2.     Com quantos anos você se tornou um líder? Como aconteceu isso?

Iniciei no ativismo social, através da música rap, no inicio de 1992, a música transformou minha vida, com o tempo, percebi que era urgente levar esse discurso das músicas para as práticas cotidianas e agregar mais setores, inclusive, quem nem gosta de rap, para um objetivo maior. As favelas são territórios ricos e diversos em cultura e criatividade, logo, precisávamos ter o rap e os outros elementos do Hip Hop, como o grafite, o dj e o break, como janelas de acesso para outras linguagens,  para poder gerar uma mobilização, e ter uma agenda comum com outros setores das comunidades, que não dialogam com o Hip Hop, e fazer dessa cultura de rua uma forma de ampliar os horizontes de visão de mundo e servir de pontes com o mundo do asfalto.

 

3.     Como a música e o cinema podem ajudar os moradores da periferia?

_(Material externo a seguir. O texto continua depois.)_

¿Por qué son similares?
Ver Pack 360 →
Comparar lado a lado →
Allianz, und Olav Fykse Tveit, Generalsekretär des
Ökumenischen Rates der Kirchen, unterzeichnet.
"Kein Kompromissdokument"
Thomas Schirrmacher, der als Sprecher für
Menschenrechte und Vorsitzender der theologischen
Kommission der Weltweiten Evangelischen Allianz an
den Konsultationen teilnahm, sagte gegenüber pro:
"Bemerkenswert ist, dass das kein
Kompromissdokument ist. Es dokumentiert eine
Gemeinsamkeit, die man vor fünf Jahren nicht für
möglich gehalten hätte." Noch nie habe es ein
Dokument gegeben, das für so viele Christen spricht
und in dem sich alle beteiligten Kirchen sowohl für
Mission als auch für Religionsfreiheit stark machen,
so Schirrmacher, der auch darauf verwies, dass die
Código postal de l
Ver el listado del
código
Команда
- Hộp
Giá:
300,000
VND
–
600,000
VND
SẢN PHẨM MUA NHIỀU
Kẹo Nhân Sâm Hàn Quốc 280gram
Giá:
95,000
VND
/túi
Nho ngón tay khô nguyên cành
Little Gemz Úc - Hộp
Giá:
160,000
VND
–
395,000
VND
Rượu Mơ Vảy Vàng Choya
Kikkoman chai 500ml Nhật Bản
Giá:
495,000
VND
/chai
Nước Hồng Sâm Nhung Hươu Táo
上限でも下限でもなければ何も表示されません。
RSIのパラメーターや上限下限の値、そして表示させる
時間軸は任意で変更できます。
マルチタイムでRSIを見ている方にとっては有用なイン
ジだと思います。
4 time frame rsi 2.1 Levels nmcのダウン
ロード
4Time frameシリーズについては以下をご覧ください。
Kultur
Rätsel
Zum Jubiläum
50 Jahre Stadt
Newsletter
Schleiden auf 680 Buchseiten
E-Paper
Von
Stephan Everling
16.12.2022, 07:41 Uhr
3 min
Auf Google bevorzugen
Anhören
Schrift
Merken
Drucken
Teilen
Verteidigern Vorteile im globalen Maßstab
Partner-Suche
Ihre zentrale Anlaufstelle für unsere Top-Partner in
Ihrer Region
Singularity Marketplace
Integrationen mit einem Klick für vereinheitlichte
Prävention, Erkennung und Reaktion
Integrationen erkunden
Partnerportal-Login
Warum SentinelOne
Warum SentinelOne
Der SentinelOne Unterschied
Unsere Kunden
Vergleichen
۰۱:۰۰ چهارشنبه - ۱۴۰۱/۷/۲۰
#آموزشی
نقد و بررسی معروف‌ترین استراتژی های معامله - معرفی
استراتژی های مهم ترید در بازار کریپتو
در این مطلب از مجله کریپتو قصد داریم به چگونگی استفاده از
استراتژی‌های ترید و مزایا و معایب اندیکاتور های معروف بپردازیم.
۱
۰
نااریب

A música é um dos maiores formas de inclusão das favelas, o cinema, durante muito tempo, foi algo distante basta ver os dados da quantidade de salas de cinema, e eles vão se agravar mais, quando analisamos os dados de acesso a 7ª arte. A CUFA tem um princípio;romper a lógica de ser coadjuvante da própria historia, isso significa, que muita gente já retratou as favelas , agora chegou a hora das posições se inverterem, por isso, lançamos nacionalmente, o CINE CUFA (ww.cinecufa.com.br), e mais recentemente foi lançada a CUFA FILMES, pois no primeiro momento iniciamos um dialogo com o que tem de melhor no cinema, na comunicação e na múcia como : Caca Diegues, Caetano veloso, Katia Lund, Paula Lavigne, Ivana Bentes, dentre outros. Na área da música, seguimos a mesma lógica, onde mais recentemente, foi realizado na cidade do Rio de Janeiro, o Favela Festival ( www.favelafestival.com.br), que surge para valorizar, fortalecer e ser a vitrine do que se tem produzido de melhor na musica brasileira.

 

 

4.     A mudança na economia brasileira nos últimos 10 anos tem chamado a atenção dos governantes para a força de consumo dos moradores das favelas. Você acha que esse interesse das grandes marcas é positivo ou atrapalha o desenvolvimento das ações sociais?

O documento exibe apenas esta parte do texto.